C’è del malcontento sorto attorno agli accordi di publishing con cui Epic Games si è accaparrata i futuri titoli di Ueda, Remedy e Playdead.

Da tale malcontento sono sorte delle pesanti critiche, da alcuni considerate eccessive e prive di ragione, al punto da aver fatto perdere le staffe a Rami Ismail.

Il contratto in questione prevedere il pagamento completo, da parte di Epic Games, per lo sviluppo, il marketing e il publishing dei nuovi titoli. Una volta lanciato il gioco e recuperata la somma, il 50% dei profitti sarebbe poi destinato agli sviluppatori, lasciando loro la completa libertà creativa e proprietà intellettuale del lavoro svolto.

Ismail ritiene questo il miglior accordo attualmente in atto tra publisher e sviluppatori third-party. Epic Games questo lo sa, e proprio per questo ha voluto renderlo pubblico, allo scopo di farsi pubblicità che possa attrarre nuovi studi di sviluppo.

Alcuni tuttologi della rete, però, senza argomento alcuno, ritengono tale accordo un pessimo affare. Il che ha scatenato la furia di Ismail, che si è cosi sfogato sui social: “Rami, è un accordo terribile, peggiore di molti di quelli che girano in campo musicale, ha scritto l’utente Twitter di Steam_lolgames12 che non ha mai fatto un gioco ma ha recentemente acquistato il suo 112 titolo in saldo, diventando automaticamente un esperto di accordi di publishing e legalese”.

Poi, lo sviluppatore tedesco ha perso ogni filtro, rincarando “game4life20 ha guardato dei video su YouTube in cui dei tizi arrabbiati urlano di come l’accordo riempia le tasche degli sviluppatori e Epic = Satana scritto al contrario. La ragione per cui gli sviluppatori della superhit Control, il leggendario game designer Ueda e il caro indie Playdead hanno firmato è perché quegli youtuber sono pieni di merda”.

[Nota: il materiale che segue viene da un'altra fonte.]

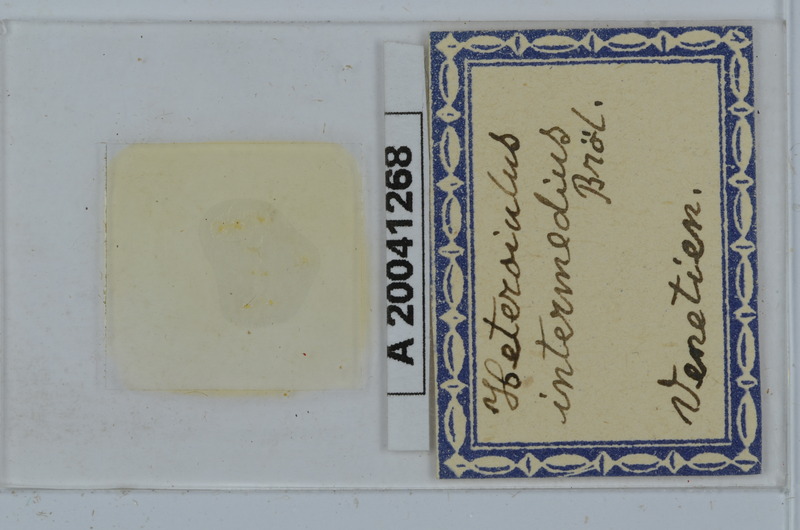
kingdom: Animalia
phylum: Arthropoda
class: Diplopoda
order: Julida
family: Julidae
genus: Heteroiulus
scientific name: Heteroiulus intermedius
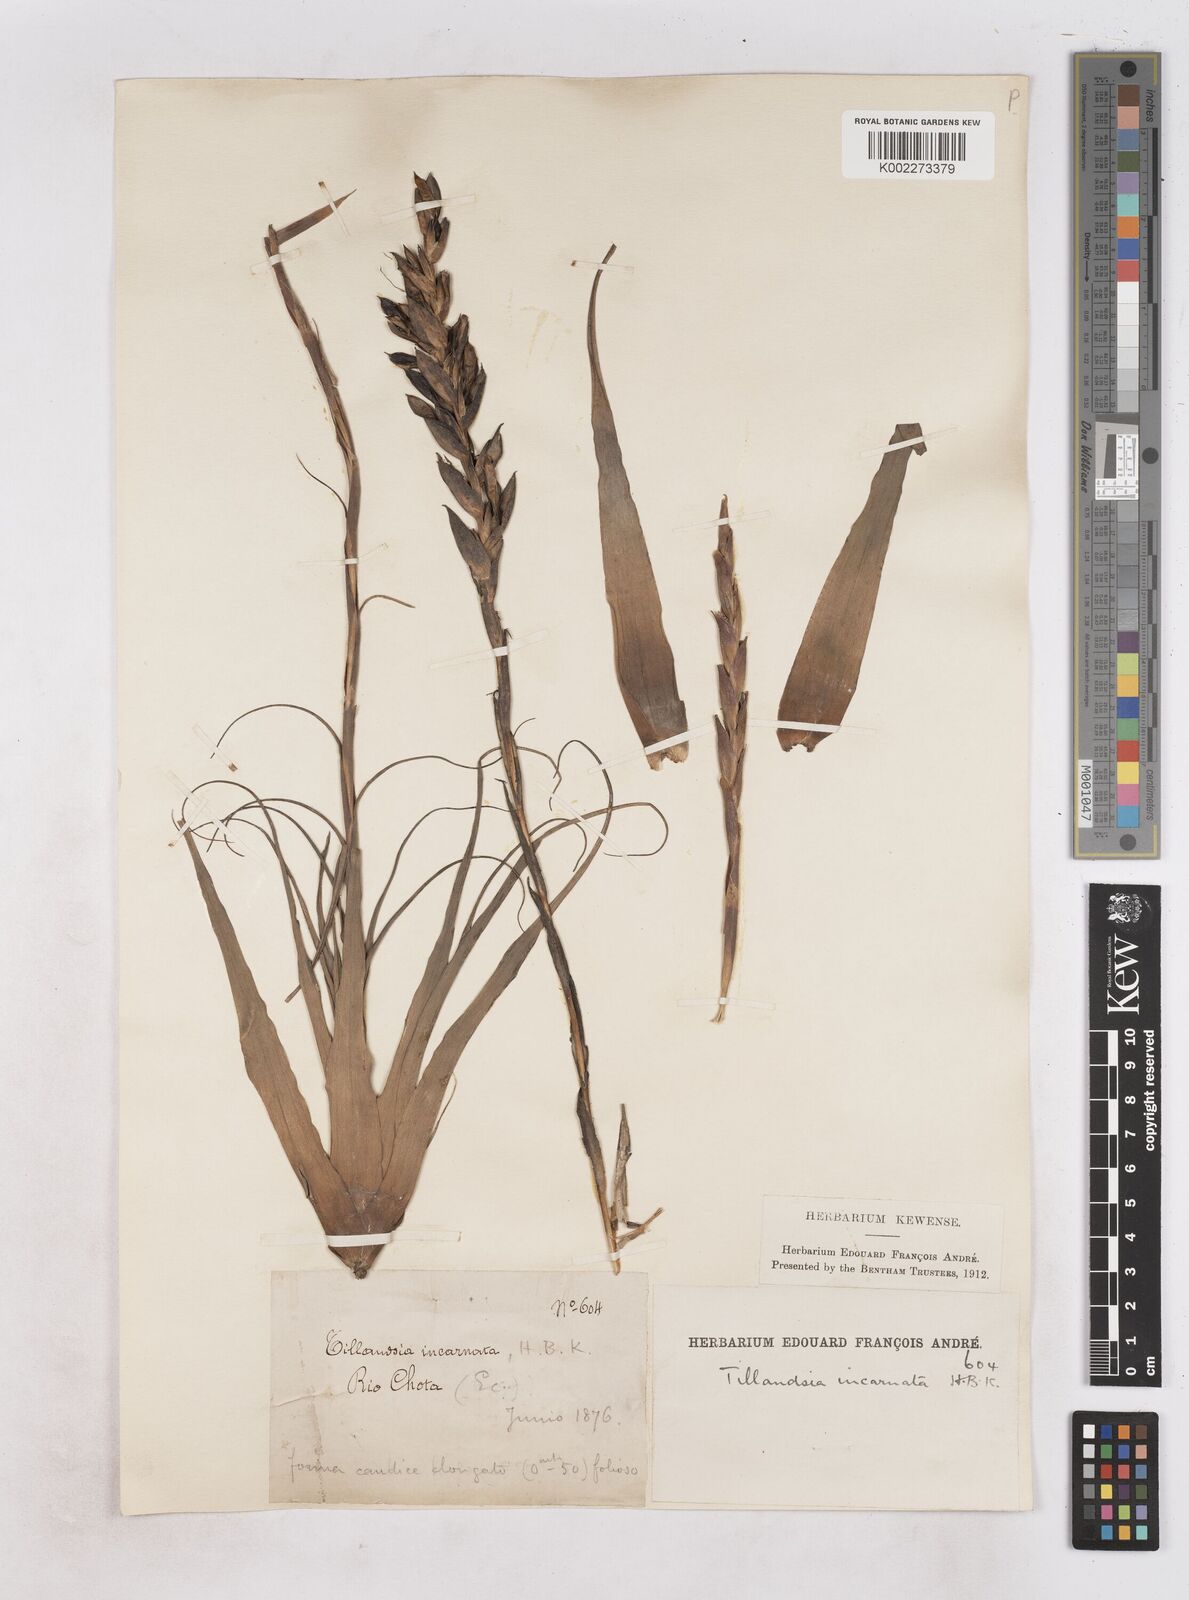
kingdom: Plantae
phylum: Tracheophyta
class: Liliopsida
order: Poales
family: Bromeliaceae
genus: Tillandsia
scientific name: Tillandsia incarnata
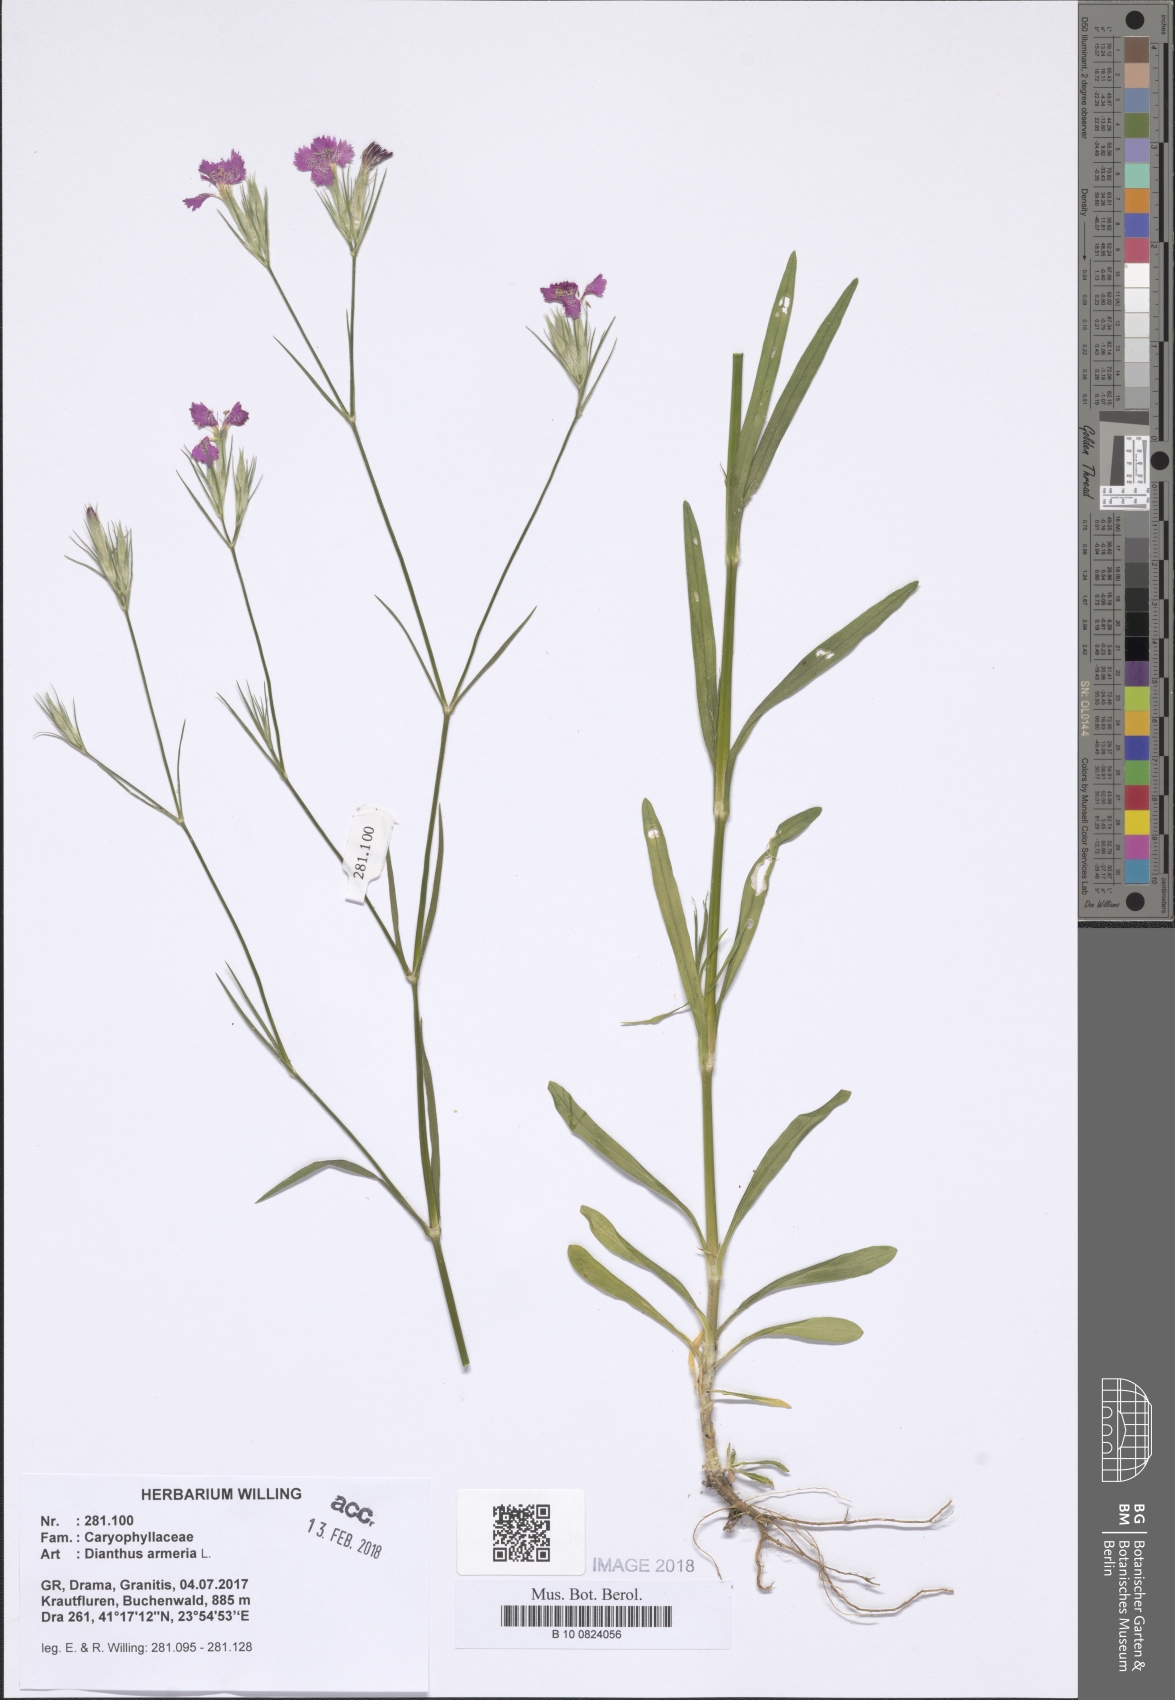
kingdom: Plantae
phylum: Tracheophyta
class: Magnoliopsida
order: Caryophyllales
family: Caryophyllaceae
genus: Dianthus
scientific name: Dianthus armeria
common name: Deptford pink
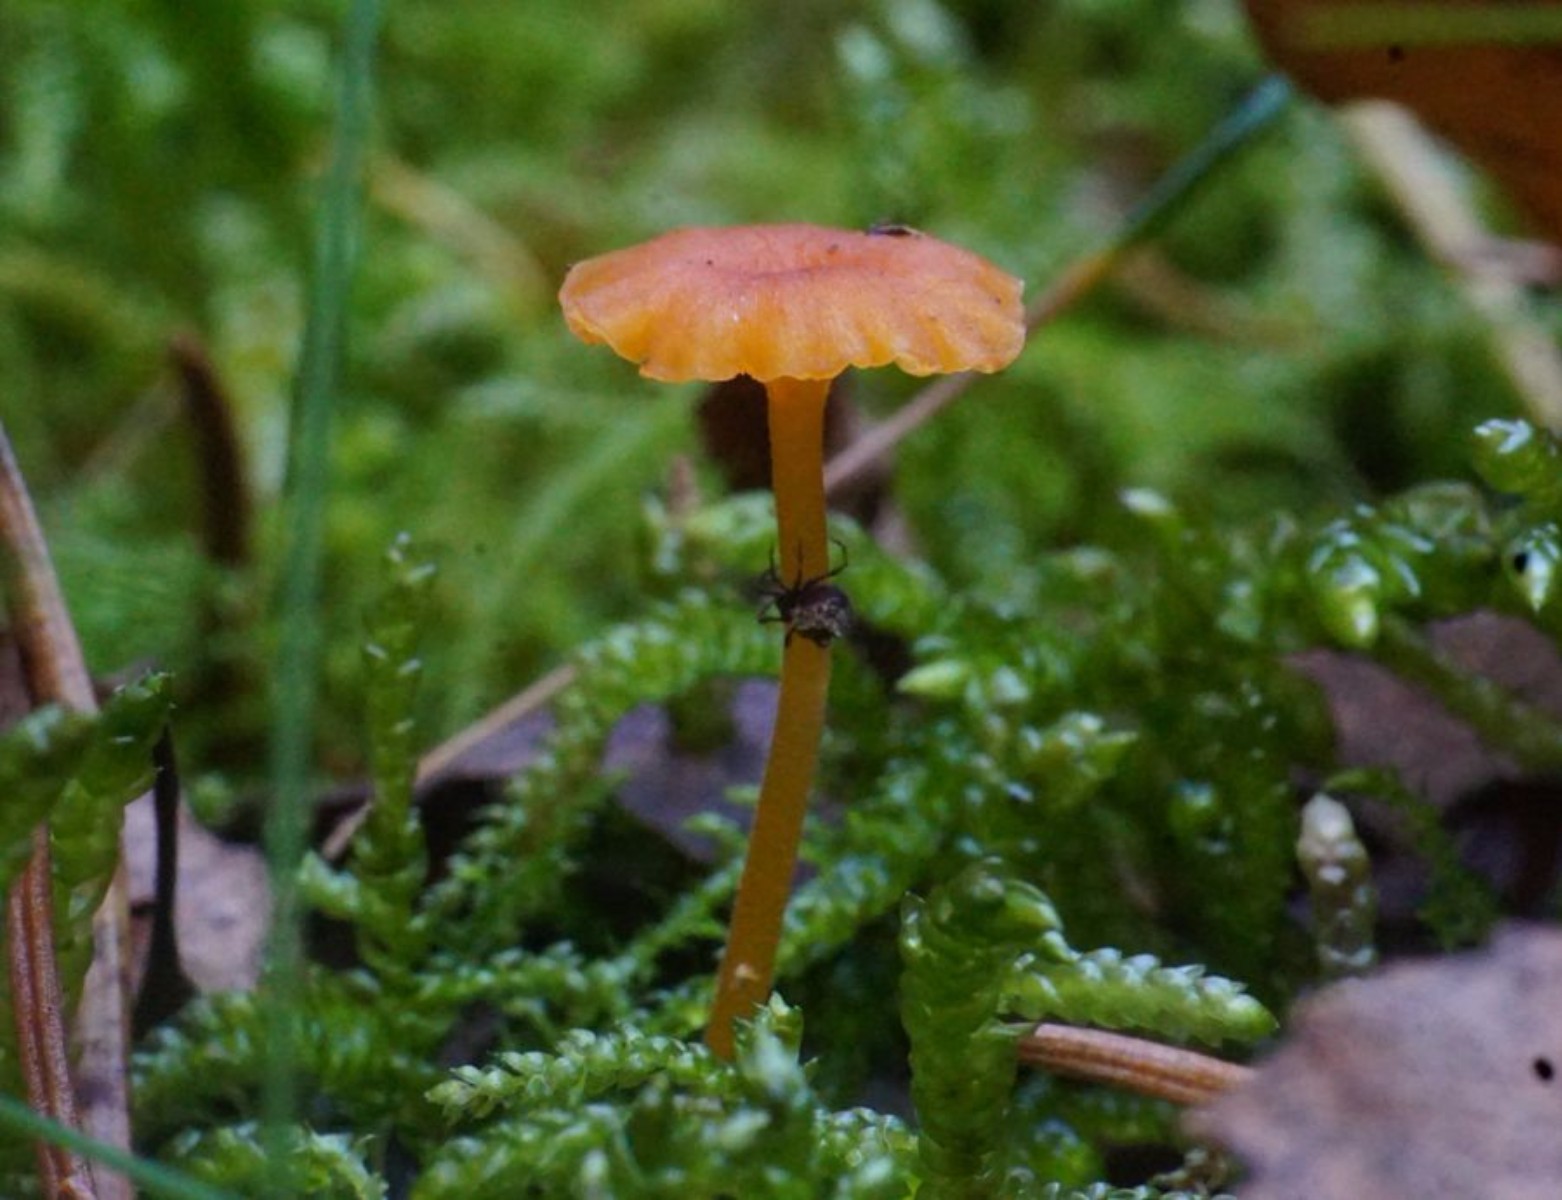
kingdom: Fungi
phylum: Basidiomycota
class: Agaricomycetes
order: Hymenochaetales
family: Rickenellaceae
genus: Rickenella
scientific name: Rickenella fibula
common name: orange mosnavlehat
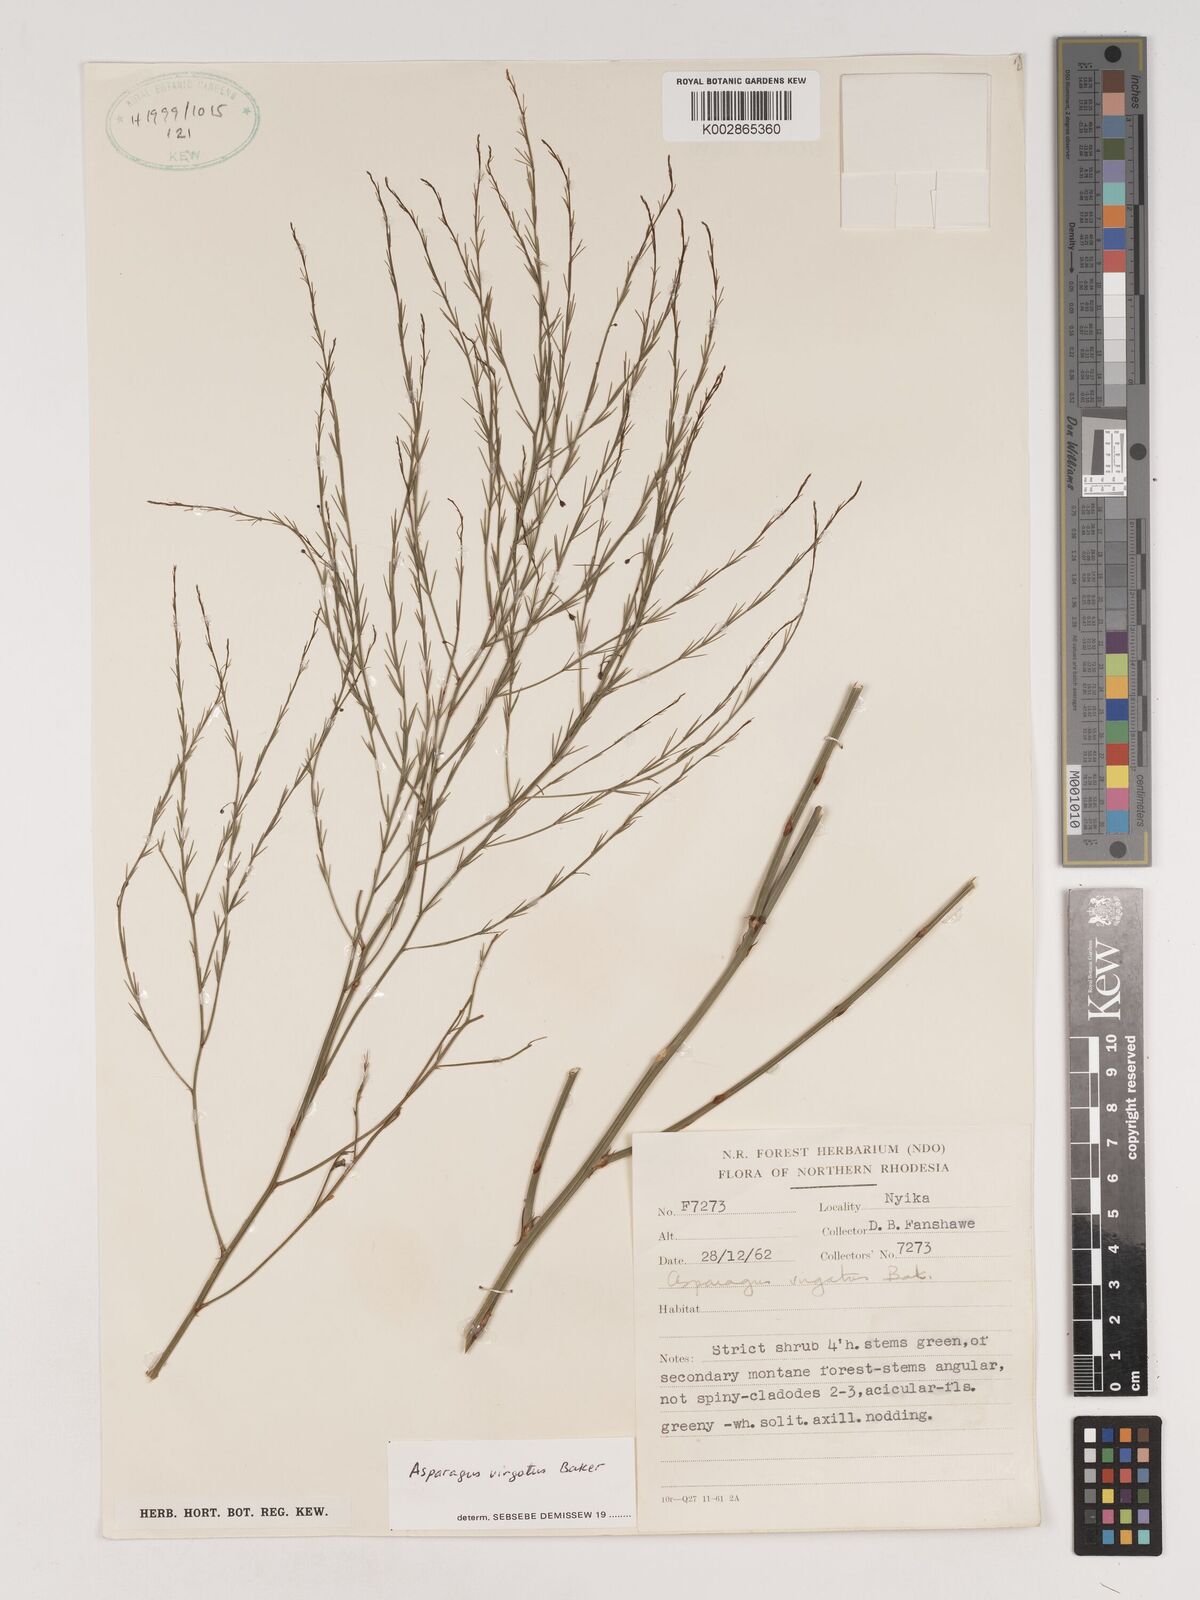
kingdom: Plantae
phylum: Tracheophyta
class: Liliopsida
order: Asparagales
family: Asparagaceae
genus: Asparagus
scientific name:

Un linguaggio forse un po’ forte il suo, ma senza dubbio ha ragione da vendere. Troppo spesso, oramai, ci sono utenti e youtuber che la fanno fuori dal vaso, con considerazioni e giudizi ben lontani dalle proprie competenze.

Quello di Epic Games è senz’altro un accordo degno di rispetto, e c’è solo da sperare che molti altri publisher presto ne seguano l’esempio.